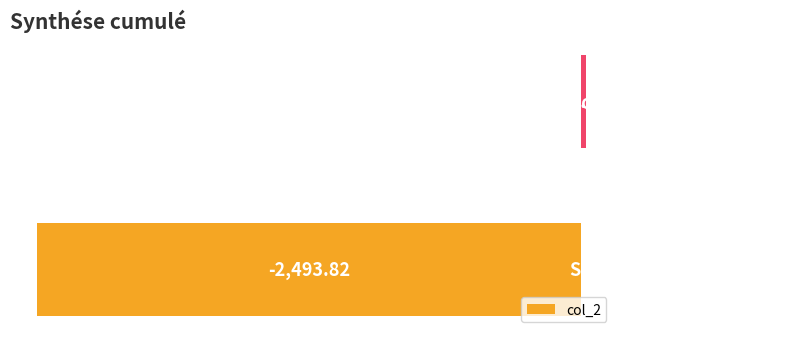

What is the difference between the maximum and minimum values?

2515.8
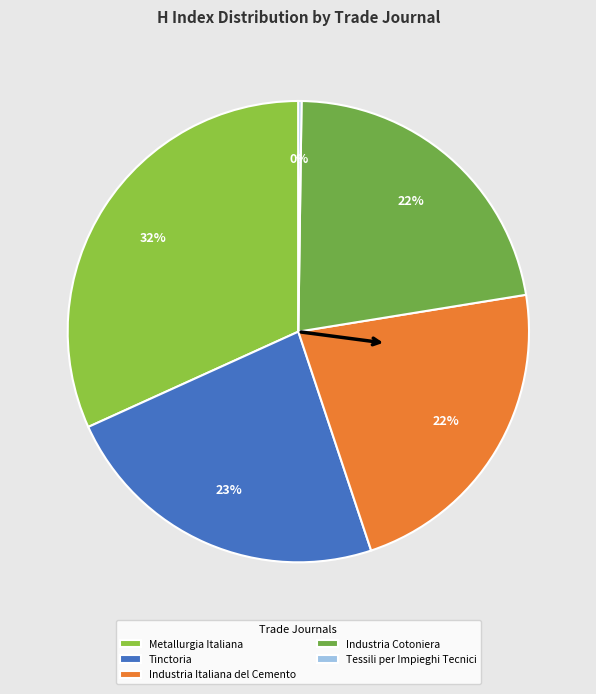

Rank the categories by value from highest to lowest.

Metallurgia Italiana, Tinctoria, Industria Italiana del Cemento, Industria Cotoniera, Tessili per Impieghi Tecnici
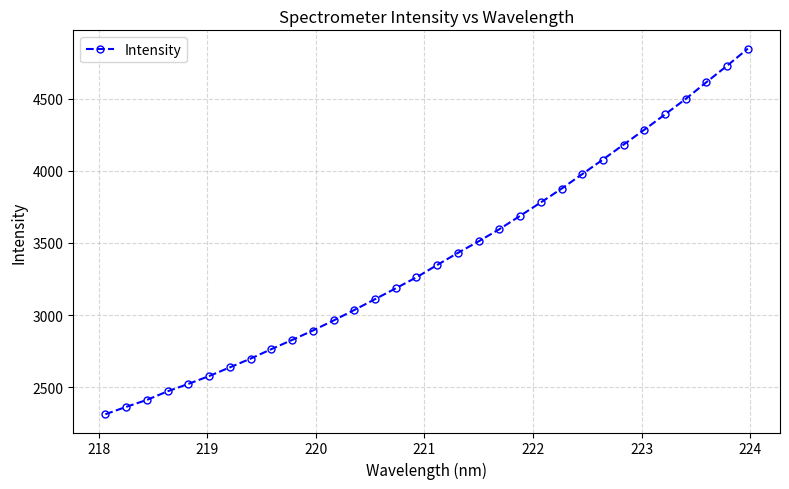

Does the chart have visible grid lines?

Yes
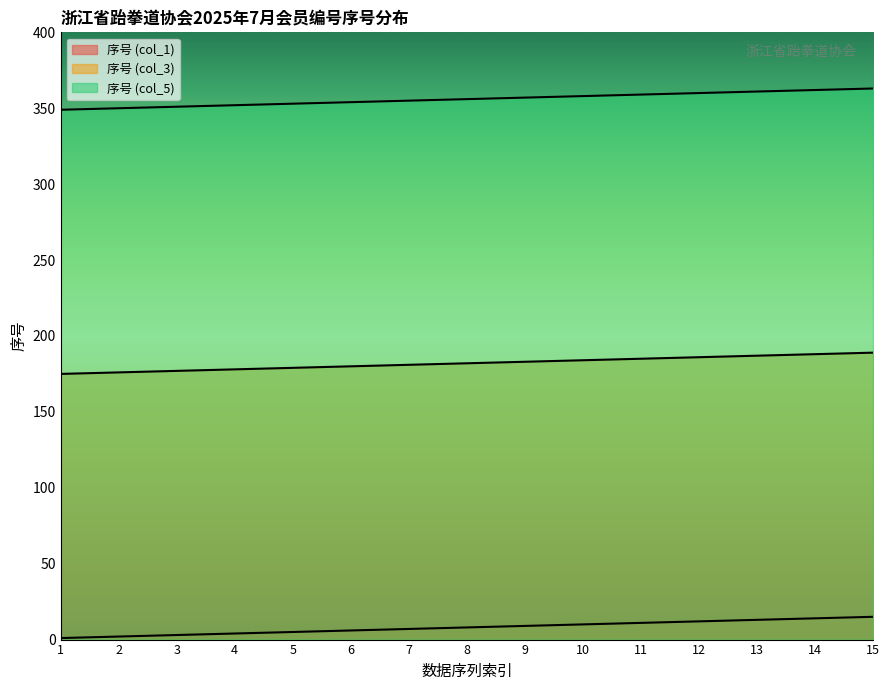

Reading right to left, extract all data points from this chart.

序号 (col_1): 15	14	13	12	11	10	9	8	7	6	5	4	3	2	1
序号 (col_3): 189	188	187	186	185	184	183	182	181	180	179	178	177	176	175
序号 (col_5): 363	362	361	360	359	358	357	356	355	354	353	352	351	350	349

------------------------------------

Please revise all the entries above by changing "chart" to "graph" and leaving everything else unchanged, and leave out the pictures.

What is the difference between the maximum and minimum values?

2515.8

Rank the categories by value from highest to lowest.

Metallurgia Italiana, Tinctoria, Industria Italiana del Cemento, Industria Cotoniera, Tessili per Impieghi Tecnici

Does the graph have visible grid lines?

Yes

Reading right to left, extract all data points from this graph.

序号 (col_1): 15	14	13	12	11	10	9	8	7	6	5	4	3	2	1
序号 (col_3): 189	188	187	186	185	184	183	182	181	180	179	178	177	176	175
序号 (col_5): 363	362	361	360	359	358	357	356	355	354	353	352	351	350	349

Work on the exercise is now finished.